+++ Passage to read +++

So as I sit here in Dublin airport waiting to board an 11 hour flight to do the Barbell Business workshop I thought I’d write about being wrong.

I’m sure entirely what I want to say, and this might be a short blog post. (Edit: Turns out it’s not!)

Basically it seems to coming down to a worry or embarrassment about being wrong. But being wrong is the only way you grow, right?

Do I want to be placated or do I want to grow? Can't I have both!?

Do I want to be placated or do I want to grow? Can’t I have both!?

I suppose we also need to talk about what being wrong means. Like we’ve all had it, wrong decisions, wrong relationships, wrong ideas. They’re only wrong in hindsight for a start. WAY back when I was training to be a life coach (guess I always wanted to help people) my life coach told me “you did the best you could with what you knew at the time.” Powerful. And true. I can’t even remember what I was worried about or what we were discussing but that’s stuck with me. And it’s a very good tool for self-forgiveness.

Secondly, nothing’s ever really 100% right or wrong either, is it? We can bust out the old adage that if that shitty thing hadn’t have happened you would have never ended up here (if here at the time is pretty sweet) but I’m not talking about that specifically.

Take programming, for example. I’ll regularly go back and look at the workouts I programmed and think “Jesus, that’s shite!”. Maybe it was, maybe it wasn’t. But I know at the time it was the best programming I was capable of putting together. We all hit Rippetoe’s low bar back squats for a time, believing it was the right thing to do. And we got some gains from it (Just gains with an s, not a z). Combing low bar and high bar was then the thing. Then, it was all about the high bar.

So yeah... Squat debates!

So yeah… Squat debates!

Right now I feel that the front squat is way more important for CrossFit and Weightlifting, with much more “direct” carryover. Having said that the back squat still has it’s place. And I also ‘know’ that chasing strength gains in the squat at the detriment of integrating it back into other aspects of CrossFit isn’t the way to go. It’s a great starting point for putting together a programme, and there’s a great buzz around test week. But there could be a better way.

Funny, even writing the above paragraph I’m questioning myself and getting a little uncomfortable. Almost as if I’m justifying my programming and reasoning. It’s not a bad thing, I suppose, to regularly question what you’re doing. If you challenge it and it turns out to be wrong, at least you can stop it then.

I don’t want to be wrong because I don’t want to cause harm. That’s a big part of it. I do best when I focus on what’s going right and trying to do more of that. When I feel I’ve done wrong the immediate emotional reaction is to berate myself for it. I guess the belief behind that is I “should” know better, and people relied on me to be right.

But I also know that by looking for and stopping/correcting what’s wrong is a way to improve. And I want to improve. Sure, I’m sitting on an 11 hour flight for a 4 hour wait for another 1.5 hour flight to go to a conference to improve. A part of me wants to get a pat on the back and be told “keep going”. Being brutally honest, I don’t want to go in there and feel humiliated that I’m doing things all wrong (embarrassed monkey emoji hiding his eyes).

+++ Raw data +++

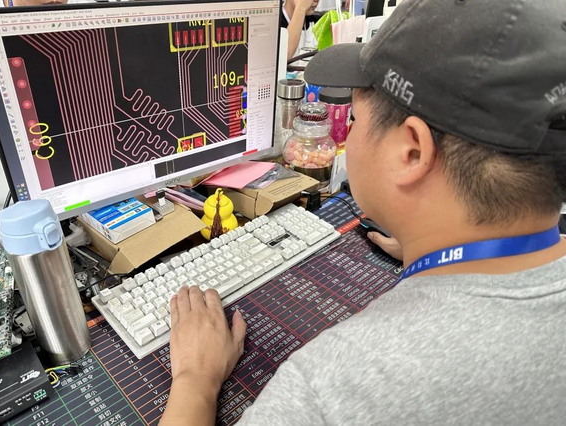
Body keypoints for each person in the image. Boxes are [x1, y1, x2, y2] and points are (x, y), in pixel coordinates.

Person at [161, 0, 566, 424]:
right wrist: (427, 239)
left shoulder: (333, 389)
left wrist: (195, 378)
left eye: (353, 119)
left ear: (411, 152)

+++

## Your task
Continue the blog post about being wrong from the point where it stops.

## Response
A large part of this blog was inspired by Jamie’s post here.

Oh wow, an hour down. As a sidenote to this blog, I’ve definitely noticed since I’ve started journalling my sense of amazement and number of “oh wow” moments has definitely increased.

I listened to this podcast Lewis Howe’s did with Esther Perel about relationships not too long ago. She talked about how we’re too harsh on what we define as a failure. A couple getting divorced after 25-40 shouldn’t be considered a failure, she argued. If they came together (phrasing!) created a relationship, had kids and supported each other for the vast majority of it, only to grow apart again, that’s okay. It doesn’t have to last forever for it to be considered a success. Well worth a listen to.

Another thing on being wrong, is that it very often paralyses us from taking action before it even begins. Hell, I debated investing in this course I’m attending because “what if it’s a waste of time/money?” It’s costing us close to €3000 to attend, and 5 days, not to mention the opportunity cost of staying at home and trying to make money, or the fatigue from me travelling and Derek running the show.

I said ‘cost’ deliberately as that’s how it can feel sometimes. But the right way to think about it would be an investment. CrossFit costs a lot of money. But as I’ve discussed it’s better viewed as an investment with a massive pay off. Harder to see is the very real cost of inaction. The missed opportunities by not taking a shot, and not experimenting. Credit to Tim Ferriss for first bringing to my attention the notion that instead of looking at things as permanent decisions, you treat them as experiments. You take on a new job/relationship/training course/system/programme not as an irrevocable and irredeemable decision, but rather as an experiment to see where in life in takes you.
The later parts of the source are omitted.